Extracted material:
Start of Block
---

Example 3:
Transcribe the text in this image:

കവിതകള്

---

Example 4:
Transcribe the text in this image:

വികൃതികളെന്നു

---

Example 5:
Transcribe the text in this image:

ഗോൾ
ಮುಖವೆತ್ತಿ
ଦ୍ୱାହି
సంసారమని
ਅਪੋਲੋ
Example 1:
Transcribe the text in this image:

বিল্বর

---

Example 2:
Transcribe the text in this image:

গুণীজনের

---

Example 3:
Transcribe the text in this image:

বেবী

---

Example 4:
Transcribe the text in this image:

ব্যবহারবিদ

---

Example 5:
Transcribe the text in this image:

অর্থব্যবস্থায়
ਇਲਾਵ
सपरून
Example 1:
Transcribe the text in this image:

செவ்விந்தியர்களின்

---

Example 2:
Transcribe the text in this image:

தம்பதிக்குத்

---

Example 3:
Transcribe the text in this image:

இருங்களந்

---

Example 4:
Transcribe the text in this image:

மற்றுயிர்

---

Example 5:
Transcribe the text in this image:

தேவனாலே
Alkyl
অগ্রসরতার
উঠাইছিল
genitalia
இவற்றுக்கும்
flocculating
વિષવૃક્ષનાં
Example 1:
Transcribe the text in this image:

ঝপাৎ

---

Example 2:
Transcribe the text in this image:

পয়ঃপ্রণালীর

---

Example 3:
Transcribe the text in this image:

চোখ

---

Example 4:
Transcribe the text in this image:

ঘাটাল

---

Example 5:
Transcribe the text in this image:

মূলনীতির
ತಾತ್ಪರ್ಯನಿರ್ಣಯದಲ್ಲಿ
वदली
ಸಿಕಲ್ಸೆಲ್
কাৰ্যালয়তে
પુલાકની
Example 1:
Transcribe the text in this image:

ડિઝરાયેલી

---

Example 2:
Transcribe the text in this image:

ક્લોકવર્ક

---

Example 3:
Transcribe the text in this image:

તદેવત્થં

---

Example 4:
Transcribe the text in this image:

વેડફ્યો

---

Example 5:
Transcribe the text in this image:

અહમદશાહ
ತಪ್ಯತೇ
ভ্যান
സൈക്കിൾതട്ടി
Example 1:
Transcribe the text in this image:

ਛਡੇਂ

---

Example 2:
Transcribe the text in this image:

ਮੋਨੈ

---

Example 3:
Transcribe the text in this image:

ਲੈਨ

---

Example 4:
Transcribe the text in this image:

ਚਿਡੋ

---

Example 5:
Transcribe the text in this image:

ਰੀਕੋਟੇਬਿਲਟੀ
End of Block
Without any change, write the listing out again.

Response area:
---

Example 3:
Transcribe the text in this image:

കവിതകള്

---

Example 4:
Transcribe the text in this image:

വികൃതികളെന്നു

---

Example 5:
Transcribe the text in this image:

ഗോൾ
ಮುಖವೆತ್ತಿ
ଦ୍ୱାହି
సంసారమని
ਅਪੋਲੋ
Example 1:
Transcribe the text in this image:

বিল্বর

---

Example 2:
Transcribe the text in this image:

গুণীজনের

---

Example 3:
Transcribe the text in this image:

বেবী

---

Example 4:
Transcribe the text in this image:

ব্যবহারবিদ

---

Example 5:
Transcribe the text in this image:

অর্থব্যবস্থায়
ਇਲਾਵ
सपरून
Example 1:
Transcribe the text in this image:

செவ்விந்தியர்களின்

---

Example 2:
Transcribe the text in this image:

தம்பதிக்குத்

---

Example 3:
Transcribe the text in this image:

இருங்களந்

---

Example 4:
Transcribe the text in this image:

மற்றுயிர்

---

Example 5:
Transcribe the text in this image:

தேவனாலே
Alkyl
অগ্রসরতার
উঠাইছিল
genitalia
இவற்றுக்கும்
flocculating
વિષવૃક્ષનાં
Example 1:
Transcribe the text in this image:

ঝপাৎ

---

Example 2:
Transcribe the text in this image:

পয়ঃপ্রণালীর

---

Example 3:
Transcribe the text in this image:

চোখ

---

Example 4:
Transcribe the text in this image:

ঘাটাল

---

Example 5:
Transcribe the text in this image:

মূলনীতির
ತಾತ್ಪರ್ಯನಿರ್ಣಯದಲ್ಲಿ
वदली
ಸಿಕಲ್ಸೆಲ್
কাৰ্যালয়তে
પુલાકની
Example 1:
Transcribe the text in this image:

ડિઝરાયેલી

---

Example 2:
Transcribe the text in this image:

ક્લોકવર્ક

---

Example 3:
Transcribe the text in this image:

તદેવત્થં

---

Example 4:
Transcribe the text in this image:

વેડફ્યો

---

Example 5:
Transcribe the text in this image:

અહમદશાહ
ತಪ್ಯತೇ
ভ্যান
സൈക്കിൾതട്ടി
Example 1:
Transcribe the text in this image:

ਛਡੇਂ

---

Example 2:
Transcribe the text in this image:

ਮੋਨੈ

---

Example 3:
Transcribe the text in this image:

ਲੈਨ

---

Example 4:
Transcribe the text in this image:

ਚਿਡੋ

---

Example 5:
Transcribe the text in this image:

ਰੀਕੋਟੇਬਿਲਟੀ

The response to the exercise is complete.